In summary, there are two lessons in particular I hope to retain for future work:

  1. On the scale of simple but rigid to flexible but complex, I tend to lean toward the latter too early, trying to abstract and complicate to avoid repeating myself. I think my work would be cleaner, faster, and more coherent if I kept a more narrow focus and thought at a meta level about package design before diving in to write functions that encapsulate all possible use functions.
  2. The benefit of other perspectives cannot be overstated. Getting feedback earlier could have avoided unecessarily complicating the package code.

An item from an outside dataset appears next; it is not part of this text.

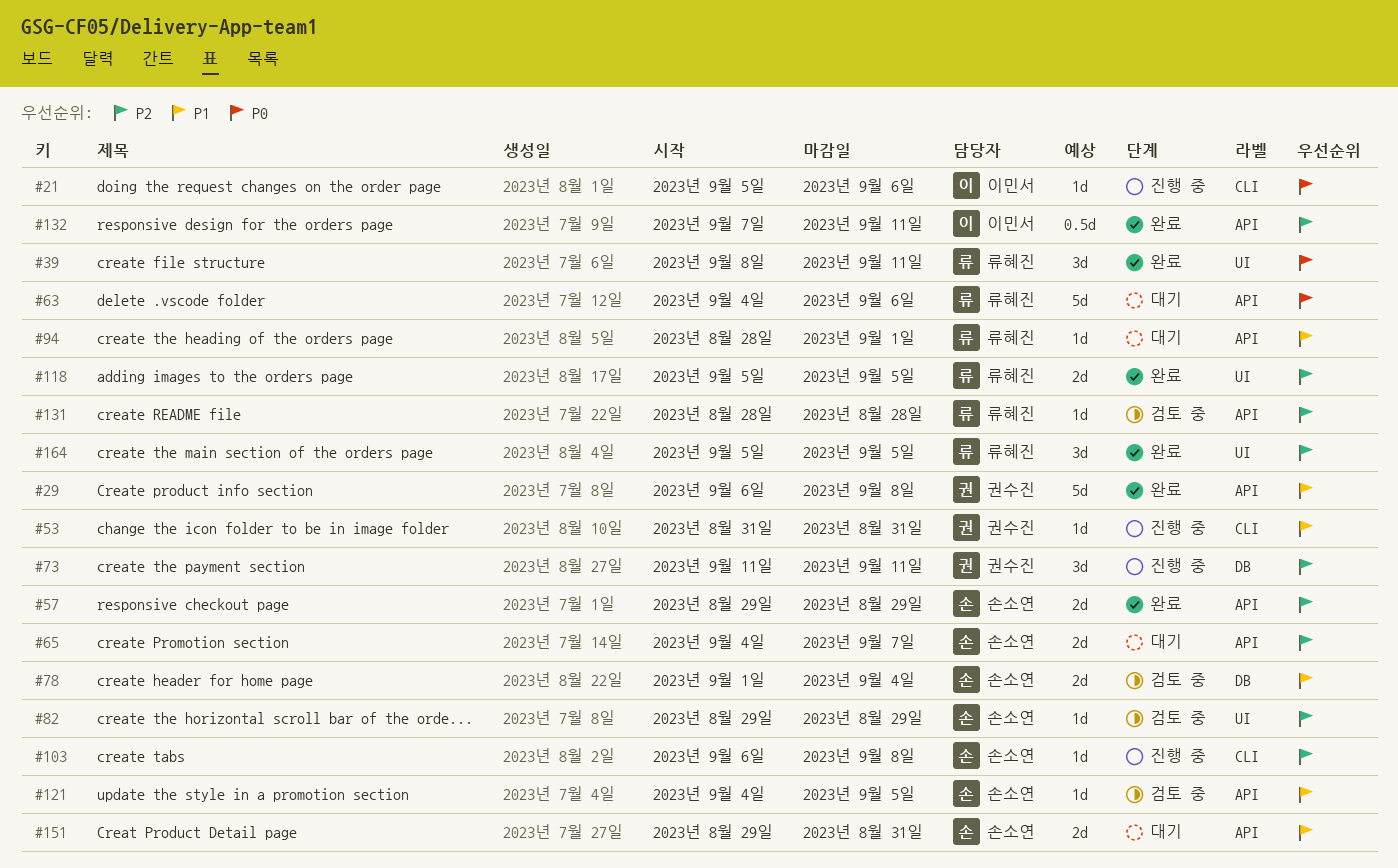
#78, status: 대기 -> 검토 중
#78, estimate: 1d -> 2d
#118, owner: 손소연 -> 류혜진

If you’re interested in learning more about rnassqs, the package documentation provides an introduction and guide to use as well as a vignette with detailed examples. A goal going forward is to improve the ease of developing queries, which remains difficult, requiring an understanding of the peculiarities of the Quick Stats database. Some convenience functions like nassqs_acres() and nassqs_yields() may help with that, but there must be better ways. The rnassqs repository on GitHub is the best place to file issues or feature requests, both of which are very welcome.

Acknowledgements

Thank you to rOpensci reviewers Adam Sparks and Neal Richardson for their efforts and suggestions which greatly improved the package. Thanks as well to contributors to rnassqs, much appreciated!